[MAG44-P01] The time-fractional diffusion equation as the governing equation of the concentraiton of Cs-137 in the environment
★Invited Papers
Keywords:diffusion; dispersion, fractional derivatives, long-term predictions
After almost 10 years of the Fukushima accident, measurement data have been accumulated in various environment. We propose a new model on how the radioactive cesium decreases in the long time such as a decade, other than the box model. The box model, for Cs-137 in the lake water for example, assumes instantaneous, homogeneous mixing of solute and water, two or three boxes are connected with each other to reproduce the data of the Cs-137 concentration (IAEA-TECDOC-1143, 2000). Transfer coefficients, k, are used in the box model, that if the value of k's are constants, the exponential function exp(-kt) is intrinsic for the behavior of the concentration. In case of several boxes, the concentration should follow the sum of these exponential functions as A exp(-k1 t) + B exp(- k2 t) + ... There have been critics among several researchers that this model implies a "fatalist" attitude; it means that from the initial stage, each radionuclide is designated for its process to follow. In particular, we would meet the situation that the second exponential function appears after we have conducted a couple of years of measurement. This study is intended to improve such situations. We thus propose a new model with a time-fractional diffusion equation. Because the actual data decrease in time in such a manner that they decrease very rapidly with the exponential function at first; then, several years later, they decrease more slowly as the power function. This behavior is very similar characteristics of Mittag-Leffer function, which is the fundamental solution of the time-fractional diffusion equation (Cauchy problem). The significance of fractional time-derivative is that it can cope with the "memory" effect that every cesium particle has, the flux of cesium at a specific time at a specific location depends on the previous concentration of cesium as a power law of the time.
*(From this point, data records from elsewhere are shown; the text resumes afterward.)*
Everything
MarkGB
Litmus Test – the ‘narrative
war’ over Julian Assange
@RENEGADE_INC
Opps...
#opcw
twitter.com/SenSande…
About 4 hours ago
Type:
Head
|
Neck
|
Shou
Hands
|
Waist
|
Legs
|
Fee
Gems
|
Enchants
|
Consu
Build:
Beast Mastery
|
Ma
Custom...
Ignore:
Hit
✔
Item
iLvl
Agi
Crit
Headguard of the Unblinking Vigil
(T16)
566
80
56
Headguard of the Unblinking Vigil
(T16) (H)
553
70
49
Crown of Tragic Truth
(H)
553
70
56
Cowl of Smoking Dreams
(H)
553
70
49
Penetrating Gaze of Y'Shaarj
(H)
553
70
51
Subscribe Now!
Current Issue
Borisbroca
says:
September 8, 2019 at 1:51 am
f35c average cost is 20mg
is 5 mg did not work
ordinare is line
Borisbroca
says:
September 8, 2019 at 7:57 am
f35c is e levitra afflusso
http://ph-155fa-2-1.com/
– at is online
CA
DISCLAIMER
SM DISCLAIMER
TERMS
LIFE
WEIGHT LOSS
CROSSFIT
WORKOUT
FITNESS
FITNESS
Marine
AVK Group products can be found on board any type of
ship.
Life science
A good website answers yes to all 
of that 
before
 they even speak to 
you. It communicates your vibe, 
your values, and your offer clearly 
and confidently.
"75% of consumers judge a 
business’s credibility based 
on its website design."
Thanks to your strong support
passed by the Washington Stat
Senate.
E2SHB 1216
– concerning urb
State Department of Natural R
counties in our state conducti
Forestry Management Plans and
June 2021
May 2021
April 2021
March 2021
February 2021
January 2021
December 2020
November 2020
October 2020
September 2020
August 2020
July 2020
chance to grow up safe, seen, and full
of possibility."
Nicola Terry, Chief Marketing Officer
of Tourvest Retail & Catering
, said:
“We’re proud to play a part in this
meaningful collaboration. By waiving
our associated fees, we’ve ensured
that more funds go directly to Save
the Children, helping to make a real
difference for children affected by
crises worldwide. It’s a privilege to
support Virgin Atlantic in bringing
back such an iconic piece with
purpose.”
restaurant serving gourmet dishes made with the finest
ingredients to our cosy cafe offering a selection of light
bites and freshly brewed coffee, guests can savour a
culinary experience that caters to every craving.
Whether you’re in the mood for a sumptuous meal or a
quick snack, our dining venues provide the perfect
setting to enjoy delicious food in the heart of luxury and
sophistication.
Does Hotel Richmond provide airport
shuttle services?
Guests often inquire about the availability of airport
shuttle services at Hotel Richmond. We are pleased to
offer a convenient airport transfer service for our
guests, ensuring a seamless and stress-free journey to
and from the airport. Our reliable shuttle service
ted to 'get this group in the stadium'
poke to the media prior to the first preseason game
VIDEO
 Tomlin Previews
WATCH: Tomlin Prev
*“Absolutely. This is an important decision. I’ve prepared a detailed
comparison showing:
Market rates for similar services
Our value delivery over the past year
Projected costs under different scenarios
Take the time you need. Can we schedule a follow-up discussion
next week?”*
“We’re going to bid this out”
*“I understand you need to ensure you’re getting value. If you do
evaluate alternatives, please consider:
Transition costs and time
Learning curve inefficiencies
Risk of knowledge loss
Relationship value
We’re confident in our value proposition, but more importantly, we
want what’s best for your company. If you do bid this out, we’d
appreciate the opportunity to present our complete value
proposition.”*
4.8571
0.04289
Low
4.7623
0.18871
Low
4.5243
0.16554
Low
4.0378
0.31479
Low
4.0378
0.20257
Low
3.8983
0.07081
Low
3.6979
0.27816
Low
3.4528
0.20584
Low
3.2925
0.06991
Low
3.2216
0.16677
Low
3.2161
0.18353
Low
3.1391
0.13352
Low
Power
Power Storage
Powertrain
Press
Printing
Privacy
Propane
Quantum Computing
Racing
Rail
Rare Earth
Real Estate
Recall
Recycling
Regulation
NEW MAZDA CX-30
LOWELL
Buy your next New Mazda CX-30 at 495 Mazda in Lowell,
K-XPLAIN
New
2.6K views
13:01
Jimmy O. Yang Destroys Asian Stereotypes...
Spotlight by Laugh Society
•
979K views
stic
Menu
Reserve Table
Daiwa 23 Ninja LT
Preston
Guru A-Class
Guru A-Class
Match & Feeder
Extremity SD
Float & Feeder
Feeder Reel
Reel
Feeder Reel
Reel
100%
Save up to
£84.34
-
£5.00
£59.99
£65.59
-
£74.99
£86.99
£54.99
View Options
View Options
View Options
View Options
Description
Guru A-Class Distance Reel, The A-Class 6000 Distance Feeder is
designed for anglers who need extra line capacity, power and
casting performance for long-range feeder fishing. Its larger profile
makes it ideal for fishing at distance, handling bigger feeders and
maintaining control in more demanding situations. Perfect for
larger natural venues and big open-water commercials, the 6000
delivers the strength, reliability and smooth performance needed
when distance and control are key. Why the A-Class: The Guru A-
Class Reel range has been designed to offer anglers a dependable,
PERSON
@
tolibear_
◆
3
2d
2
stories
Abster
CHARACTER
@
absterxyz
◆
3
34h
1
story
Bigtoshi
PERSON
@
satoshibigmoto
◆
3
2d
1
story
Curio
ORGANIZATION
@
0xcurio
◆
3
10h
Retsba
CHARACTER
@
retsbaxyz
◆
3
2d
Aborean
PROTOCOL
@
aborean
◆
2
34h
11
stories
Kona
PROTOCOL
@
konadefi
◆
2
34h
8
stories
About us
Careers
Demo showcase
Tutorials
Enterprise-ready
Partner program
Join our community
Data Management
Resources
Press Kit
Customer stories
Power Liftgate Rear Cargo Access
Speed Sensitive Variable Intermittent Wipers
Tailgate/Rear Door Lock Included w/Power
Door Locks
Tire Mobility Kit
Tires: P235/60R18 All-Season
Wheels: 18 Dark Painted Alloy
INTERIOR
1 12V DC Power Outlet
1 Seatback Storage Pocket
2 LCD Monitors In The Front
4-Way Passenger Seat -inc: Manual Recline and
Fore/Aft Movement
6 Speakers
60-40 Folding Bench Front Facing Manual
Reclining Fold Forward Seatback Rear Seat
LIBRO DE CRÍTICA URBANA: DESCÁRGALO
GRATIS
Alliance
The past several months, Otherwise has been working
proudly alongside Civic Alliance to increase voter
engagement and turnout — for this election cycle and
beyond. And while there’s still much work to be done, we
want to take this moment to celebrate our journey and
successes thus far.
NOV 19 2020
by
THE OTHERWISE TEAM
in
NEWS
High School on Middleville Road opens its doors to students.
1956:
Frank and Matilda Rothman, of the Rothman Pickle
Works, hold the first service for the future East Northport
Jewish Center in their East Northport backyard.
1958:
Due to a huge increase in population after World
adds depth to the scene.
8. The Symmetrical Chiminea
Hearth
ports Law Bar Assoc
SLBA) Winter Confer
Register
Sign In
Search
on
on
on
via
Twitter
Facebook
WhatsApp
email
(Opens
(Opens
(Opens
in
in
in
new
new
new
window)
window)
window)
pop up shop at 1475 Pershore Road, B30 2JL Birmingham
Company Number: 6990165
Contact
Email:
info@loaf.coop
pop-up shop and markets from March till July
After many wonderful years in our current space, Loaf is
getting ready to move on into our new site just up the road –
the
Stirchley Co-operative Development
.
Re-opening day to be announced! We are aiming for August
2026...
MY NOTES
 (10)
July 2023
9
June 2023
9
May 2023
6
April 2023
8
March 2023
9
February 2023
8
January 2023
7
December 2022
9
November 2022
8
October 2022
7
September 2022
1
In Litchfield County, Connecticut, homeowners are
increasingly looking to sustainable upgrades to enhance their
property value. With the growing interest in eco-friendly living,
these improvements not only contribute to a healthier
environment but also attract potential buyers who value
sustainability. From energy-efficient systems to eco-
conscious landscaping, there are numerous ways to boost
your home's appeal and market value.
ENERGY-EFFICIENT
We use the Mittag-Leffler function to reproduce actual measured concentration of Cs-137. We note that Bulgakov et al.(2002)'s study yields an semi-analytical solution of the lake concentration of Cs-137 in Bryansk, Russia as exp(-λt)/√t , which is a special case of the Mittag-Leffler function when its parameter alpha=1/2. It seems that the fractional derivatives have been used for other problems such as the geothermal energy productions (A. Suzuki et al.) and solute transport in porous media (B. Berkowitz et al.).